Supreme Court upholds gun ownership ban for domestic abusers – NBC4 Washington
Supreme Court upholds gun ownership ban for domestic abusers – NBC4 Washington

The Supreme Court on Friday upheld a federal law that prohibits people facing a domestic violence restraining order from owning firearms.

In an 8-1 decision, the justices ruled that a person deemed by a court to be a credible threat to another person’s physical safety can be temporarily disarmed under the Second Amendment. The decision in favor of a 1994 law overturned a ruling by the federal appeals court in New Orleans that had struck down the law.

Chief Justice John Roberts, writing for the majority, said: “Since its inception, our nation’s gun laws have included provisions designed to prevent people who threaten physical violence against others from misusing firearms. Applied to the facts of this case, Section 922(g)(8) fits comfortably into that tradition.”

The only dissenter was Judge Clarence Thomas.

The case involves a Texas man, Zackey Rahimi, who was accused of hitting his girlfriend during an argument in a parking lot and later threatening to shoot her if she told anyone about the attack. The girlfriend obtained a restraining order against him in Tarrant County in February 2020.

Eleven months later, Rahimi was suspected of being involved in a shooting when police searched his home and found weapons. He eventually pleaded guilty to violating federal law. The federal appeals court in New Orleans overturned that ruling when it invalidated the law following the Supreme Court’s Bruen decision in June 2022. That Supreme Court ruling not only expanded Americans’ constitutional gun rights, but also changed the way courts are supposed to evaluate firearm restrictions.

The Biden administration appealed.

During oral arguments earlier this year, Justice Elena Kagan noted that “there seems to be quite a bit of disagreement and confusion about what Bruen means and what Bruen is asking the lower courts to do.” That’s because Justice Clarence Thomas, who wrote the majority opinion, rejected the balancing test that judges had long used to decide whether gun laws are constitutional.
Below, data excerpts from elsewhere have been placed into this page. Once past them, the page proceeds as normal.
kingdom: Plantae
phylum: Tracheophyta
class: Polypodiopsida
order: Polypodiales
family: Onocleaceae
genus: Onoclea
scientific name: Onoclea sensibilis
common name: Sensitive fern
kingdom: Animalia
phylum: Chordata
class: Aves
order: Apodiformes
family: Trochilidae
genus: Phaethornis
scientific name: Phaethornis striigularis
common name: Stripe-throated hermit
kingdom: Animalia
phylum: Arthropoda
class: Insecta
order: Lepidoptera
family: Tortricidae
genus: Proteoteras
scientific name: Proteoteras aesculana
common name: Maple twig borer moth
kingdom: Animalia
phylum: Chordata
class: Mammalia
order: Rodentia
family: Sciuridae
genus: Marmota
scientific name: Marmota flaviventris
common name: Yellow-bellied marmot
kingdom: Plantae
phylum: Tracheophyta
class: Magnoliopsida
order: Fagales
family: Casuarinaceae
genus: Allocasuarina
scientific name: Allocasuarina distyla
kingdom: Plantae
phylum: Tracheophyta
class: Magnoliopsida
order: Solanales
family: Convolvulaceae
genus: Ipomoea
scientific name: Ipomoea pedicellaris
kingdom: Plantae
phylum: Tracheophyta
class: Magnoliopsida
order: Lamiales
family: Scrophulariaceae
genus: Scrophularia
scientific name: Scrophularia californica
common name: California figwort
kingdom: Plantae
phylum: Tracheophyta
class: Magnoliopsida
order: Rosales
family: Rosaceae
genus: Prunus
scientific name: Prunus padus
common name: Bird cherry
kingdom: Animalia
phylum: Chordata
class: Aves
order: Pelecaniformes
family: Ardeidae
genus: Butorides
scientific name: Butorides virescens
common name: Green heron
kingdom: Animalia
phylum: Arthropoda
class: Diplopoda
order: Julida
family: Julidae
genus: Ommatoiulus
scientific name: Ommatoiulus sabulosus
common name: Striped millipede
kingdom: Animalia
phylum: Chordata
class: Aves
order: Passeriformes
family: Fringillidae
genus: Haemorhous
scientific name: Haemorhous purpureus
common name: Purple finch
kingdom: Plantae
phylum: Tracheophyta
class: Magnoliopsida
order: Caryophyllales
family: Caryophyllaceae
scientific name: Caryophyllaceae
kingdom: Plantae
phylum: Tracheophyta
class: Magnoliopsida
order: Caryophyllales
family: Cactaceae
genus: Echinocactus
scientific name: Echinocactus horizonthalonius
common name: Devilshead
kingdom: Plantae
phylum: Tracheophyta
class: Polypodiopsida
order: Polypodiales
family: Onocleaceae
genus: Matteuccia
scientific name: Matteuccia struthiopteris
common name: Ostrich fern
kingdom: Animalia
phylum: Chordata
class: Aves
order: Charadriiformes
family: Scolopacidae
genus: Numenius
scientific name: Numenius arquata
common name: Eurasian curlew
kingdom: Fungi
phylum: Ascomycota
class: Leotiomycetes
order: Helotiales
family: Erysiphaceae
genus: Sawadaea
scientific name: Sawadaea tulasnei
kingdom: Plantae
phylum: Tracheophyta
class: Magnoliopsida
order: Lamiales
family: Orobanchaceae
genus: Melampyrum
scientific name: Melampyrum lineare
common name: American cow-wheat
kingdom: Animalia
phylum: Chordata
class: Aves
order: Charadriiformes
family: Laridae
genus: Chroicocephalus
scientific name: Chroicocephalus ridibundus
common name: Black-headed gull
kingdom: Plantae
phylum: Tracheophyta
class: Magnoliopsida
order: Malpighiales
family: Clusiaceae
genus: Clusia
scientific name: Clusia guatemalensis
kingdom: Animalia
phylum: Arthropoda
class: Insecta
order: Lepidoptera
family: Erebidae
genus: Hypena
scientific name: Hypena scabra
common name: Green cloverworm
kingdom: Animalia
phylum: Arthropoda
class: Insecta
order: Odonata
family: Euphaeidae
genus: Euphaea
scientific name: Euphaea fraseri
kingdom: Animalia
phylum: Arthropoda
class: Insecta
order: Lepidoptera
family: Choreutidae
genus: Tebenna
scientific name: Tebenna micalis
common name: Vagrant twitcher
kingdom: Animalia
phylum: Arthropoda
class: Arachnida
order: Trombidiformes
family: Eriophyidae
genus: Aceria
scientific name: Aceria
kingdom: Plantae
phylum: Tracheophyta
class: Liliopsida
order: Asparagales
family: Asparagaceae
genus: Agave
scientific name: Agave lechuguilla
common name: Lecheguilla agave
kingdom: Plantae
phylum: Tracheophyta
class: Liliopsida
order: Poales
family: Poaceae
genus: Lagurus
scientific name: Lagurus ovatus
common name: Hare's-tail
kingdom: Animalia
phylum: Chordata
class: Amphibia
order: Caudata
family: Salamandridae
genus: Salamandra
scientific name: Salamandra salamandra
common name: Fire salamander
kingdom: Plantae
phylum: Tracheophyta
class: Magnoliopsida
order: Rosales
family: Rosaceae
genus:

Instead of considering whether a law increases public safety, judges should only weigh whether it fits into the country’s history of gun regulation, Thomas wrote for the nine-member court’s six conservative justices.

The Bruen ruling resulted in more than a dozen laws being struck down by lower courts, including age restrictions, bans on homemade ghost guns that do not have serial numbers, and prohibitions on gun ownership for people convicted of nonviolent crimes or illegal drug use.

Attorney General Elizabeth Prelogar defended the domestic violence law, arguing that the ban fits into a long tradition of disarming people deemed a danger to society, and urged the justices to use this case to correct the “serious misinterpretation” of the decision by lower courts.

Justice Brett Kavanaugh expressed concern that a ruling in Rahimi’s favor could also jeopardize the background check system. According to the Democratic administration, more than 75,000 gun sales have been stopped over the past 25 years due to domestic violence protection orders.

Rahimi remains in prison in Texas, where he faces additional criminal charges. In a letter he wrote from prison last summer after the Supreme Court agreed to hear his case, Rahimi said he would “stay away from all firearms and weapons” after his release. The New York Times first reported the existence of the letter.

According to the U.S. Centers for Disease Control and Prevention, firearms were used in 57% of killings of spouses, domestic partners, children or relatives in 2020. On average, 70 women are shot by their domestic partners each month, according to the gun control group Everytown for Gun Safety.